PROBLEM TO SOLVE: Present the lines of the data from the start through the line containing "color zones: curves: ch0", both ends included, as a numbered list with blank lines omitted.

— Start EXERCISE INPUTS —

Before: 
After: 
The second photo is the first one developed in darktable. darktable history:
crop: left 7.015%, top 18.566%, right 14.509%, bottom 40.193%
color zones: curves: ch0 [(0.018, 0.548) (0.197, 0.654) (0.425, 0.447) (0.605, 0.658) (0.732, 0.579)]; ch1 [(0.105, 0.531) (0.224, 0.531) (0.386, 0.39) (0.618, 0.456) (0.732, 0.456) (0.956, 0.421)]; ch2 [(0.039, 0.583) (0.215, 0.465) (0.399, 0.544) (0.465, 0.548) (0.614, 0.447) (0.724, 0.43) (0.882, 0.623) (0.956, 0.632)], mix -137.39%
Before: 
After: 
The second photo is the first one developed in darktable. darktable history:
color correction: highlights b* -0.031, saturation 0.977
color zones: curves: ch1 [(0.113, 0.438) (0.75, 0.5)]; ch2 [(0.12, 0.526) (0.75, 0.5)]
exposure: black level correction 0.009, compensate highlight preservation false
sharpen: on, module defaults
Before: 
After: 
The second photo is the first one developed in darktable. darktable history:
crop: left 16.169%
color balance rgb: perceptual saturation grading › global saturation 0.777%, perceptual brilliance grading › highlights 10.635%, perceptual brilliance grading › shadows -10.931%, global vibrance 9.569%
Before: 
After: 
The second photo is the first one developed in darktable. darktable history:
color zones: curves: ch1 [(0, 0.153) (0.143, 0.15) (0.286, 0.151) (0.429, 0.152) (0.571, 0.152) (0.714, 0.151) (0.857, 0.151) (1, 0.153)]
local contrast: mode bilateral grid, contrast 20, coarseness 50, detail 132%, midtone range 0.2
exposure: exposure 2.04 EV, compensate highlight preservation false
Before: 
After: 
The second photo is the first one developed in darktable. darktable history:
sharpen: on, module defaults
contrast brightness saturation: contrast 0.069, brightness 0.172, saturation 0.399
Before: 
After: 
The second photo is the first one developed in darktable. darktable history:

— End EXERCISE INPUTS —

RESPONSE BELOW:
1. Before: 
2. After: 
3. The second photo is the first one developed in darktable. darktable history:
4. crop: left 7.015%, top 18.566%, right 14.509%, bottom 40.193%
5. color zones: curves: ch0 [(0.018, 0.548) (0.197, 0.654) (0.425, 0.447) (0.605, 0.658) (0.732, 0.579)]; ch1 [(0.105, 0.531) (0.224, 0.531) (0.386, 0.39) (0.618, 0.456) (0.732, 0.456) (0.956, 0.421)]; ch2 [(0.039, 0.583) (0.215, 0.465) (0.399, 0.544) (0.465, 0.548) (0.614, 0.447) (0.724, 0.43) (0.882, 0.623) (0.956, 0.632)], mix -137.39%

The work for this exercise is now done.